Forderungen an EU-Agrarkommissar zur Verwaltungsvereinfachung

(c) Anna Schreiner, LKÖ

LK Österreich: Entbehrliche, detailverliebte Vorgaben bringen Landwirte unter Druck

„Die LK Österreich unterstützt das Anliegen von EU-Agrarkommissar Phil Hogan, eine Verwaltungsvereinfachung bei den Vorschriften für die land- und forstwirtschaftliche Produktion vorzunehmen. Wir haben klare Forderungen mit konkreten Vorschlägen zur Vereinfachung an den EU-Agrarkommissar geschickt und werden mit Nachdruck weitergehende Gespräche anbieten.

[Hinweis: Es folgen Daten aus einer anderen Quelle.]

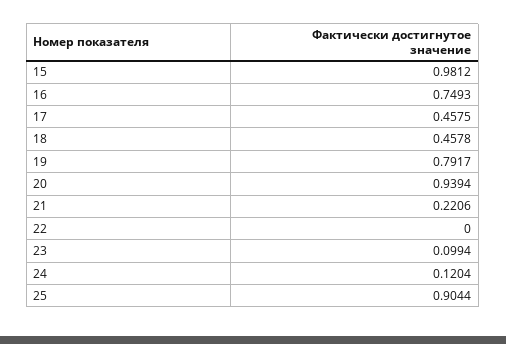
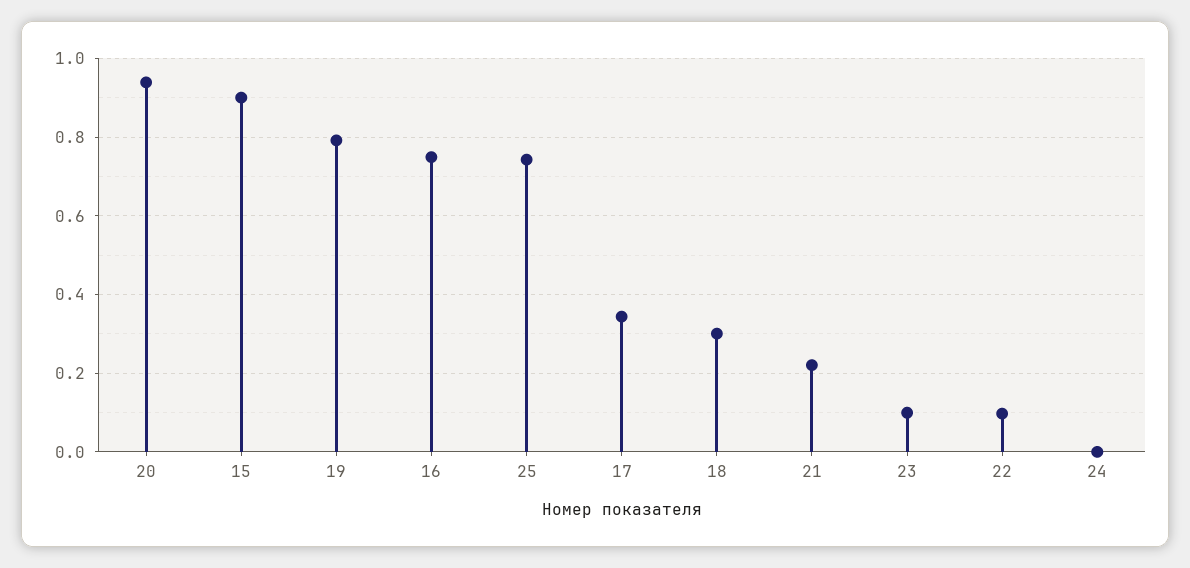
15: 0.9812 -> 0.9
17: 0.4575 -> 0.34
18: 0.4578 -> 0.3
22: 0 -> 0.1
24: 0.1204 -> 0
25: 0.9044 -> 0.74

Geschehen muss einiges: Entbehrliche und detailverliebte Vorgaben schaffen Frustration und behindern die Investitionsfreude bei den Landwirten. Darüber hinaus wird dadurch der europäische Produktionsstandort geschwächt“, erklärte LK Österreich-Präsident Hermann Schultes in einem Brief an den EU-Agrarkommissar. Phil Hogan hatte im Dezember 2014 die COPA-Mitgliedsstaaten eingeladen, konkrete Vorschläge für eine einfachere Verwaltung bei der Umsetzung der europäischen Agrarpolitik zu übermitteln.

 

Keine überschießenden Sanktionen

Die jüngste Reform der Gemeinsamen Agrarpolitik 2014-2020 bringt für die Landwirte im Zuge der Umstellung auf das Regionalmodell und mit der Einführung des Greening eine Reihe von Zusatzbelastungen. Anzuführen sind etwa die immer umfangreicheren Auflagen des Integrierten Verwaltungs- und Kontrollsystems (INVEKOS). „Sanktionen sollen verhältnismäßig sein und bei Kleinstverstößen darf es überhaupt keine Sanktion geben. Bei der EU-Bio-Verordnung brauchen wir noch einige Anpassungen und Vereinfachungen. Auch bei den geschützten geografischen Angaben und geschützten Ursprungsbezeichnungen (ggA/gU) soll die Kommission auf EU-Ebene das ganze System einfacher regeln. Gerade im Hinblick auf TTIP erhöht die Erkennbarkeit der besonderen Eigenschaften von Produkten ihre Attraktivität am Markt. Darüber hinaus wirken die EU-Herkunftszeichen als Kopierschutz für europäische Lebensmittel-Spezialitäten. Für den Export in Drittstaaten muss die EU-Kommission verstärkt an einer Harmonisierung der sanitären und veterinären Rahmenbedingungen arbeiten. Bei den Pflanzenschutzmitteln ist vor allem die zonale Zulassung dringend zu beschleunigen. Zudem ist die Verfügbarkeit geeigneter Produkte als auch die Wettbewerbsfähigkeit in allen EU-Staaten auf ein einheitlicheres Niveau zu bringen, um hier endlich den Binnenmarkt zu verwirklichen“, brachte Schultes die zentralen Forderungen und Vorschläge der LK Österreich zum Bürokratieabbau und zur Verwaltungsvereinfachung im Brief an den EU-Agrarkommissar auf den Punkt.